- Excerpted records:
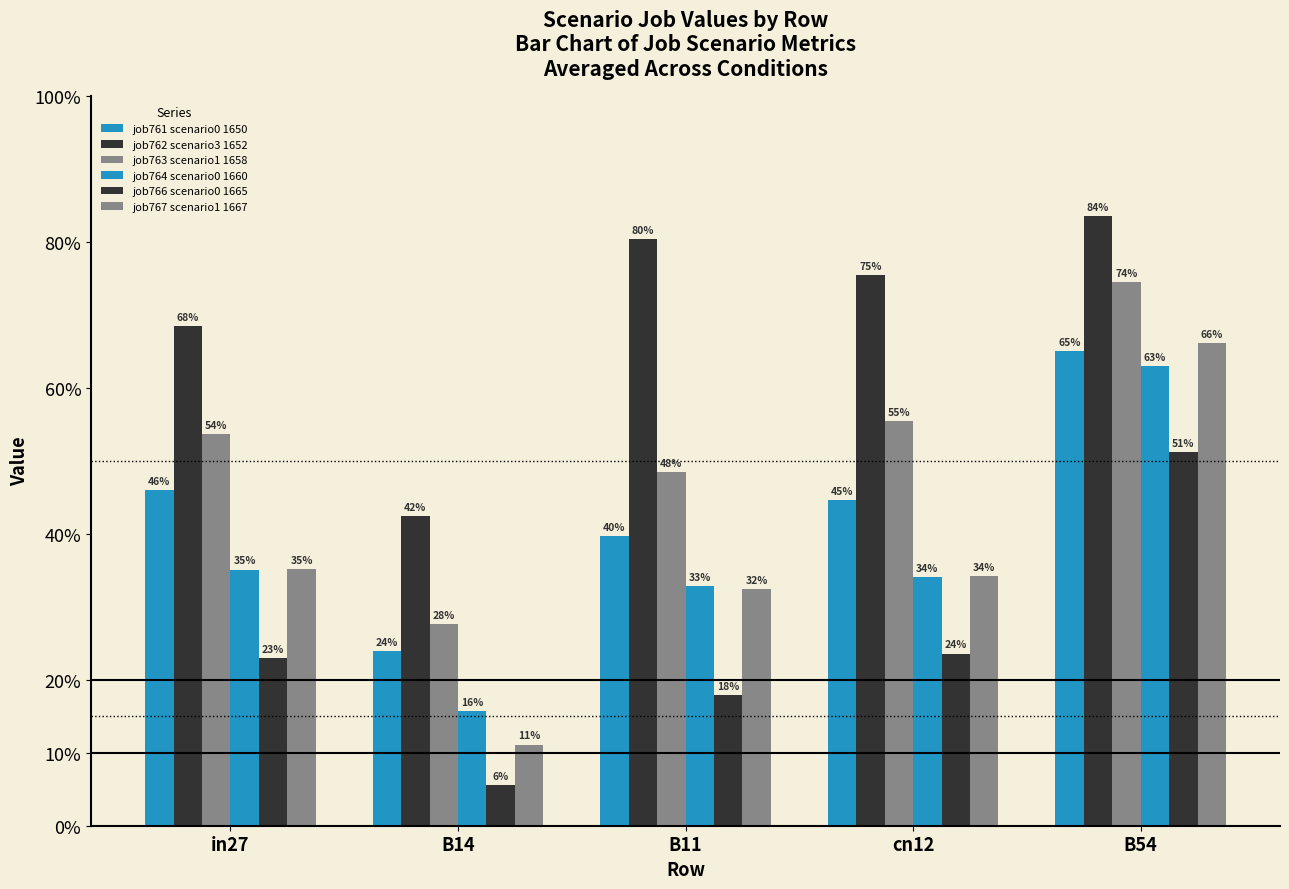

Reading left to right, list all the values displayed in this chart.

job761 scenario0 1650: 0.5	0.2	0.4	0.4	0.6
job762 scenario3 1652: 0.7	0.4	0.8	0.8	0.8
job763 scenario1 1658: 0.5	0.3	0.5	0.6	0.7
job764 scenario0 1660: 0.4	0.2	0.3	0.3	0.6
job766 scenario0 1665: 0.2	0.1	0.2	0.2	0.5
job767 scenario1 1667: 0.4	0.1	0.3	0.3	0.7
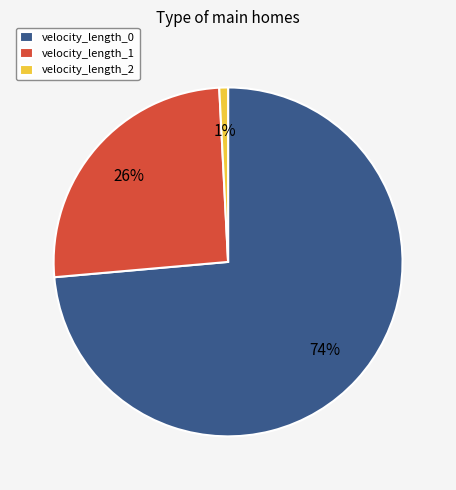

Is it true that velocity_length_1 is 34% of the pie?

False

- Prompt: Please reproduce every line of the records above word for word, omitting the pictures.

- Task solution:
Reading left to right, list all the values displayed in this chart.

job761 scenario0 1650: 0.5	0.2	0.4	0.4	0.6
job762 scenario3 1652: 0.7	0.4	0.8	0.8	0.8
job763 scenario1 1658: 0.5	0.3	0.5	0.6	0.7
job764 scenario0 1660: 0.4	0.2	0.3	0.3	0.6
job766 scenario0 1665: 0.2	0.1	0.2	0.2	0.5
job767 scenario1 1667: 0.4	0.1	0.3	0.3	0.7

Is it true that velocity_length_1 is 34% of the pie?

False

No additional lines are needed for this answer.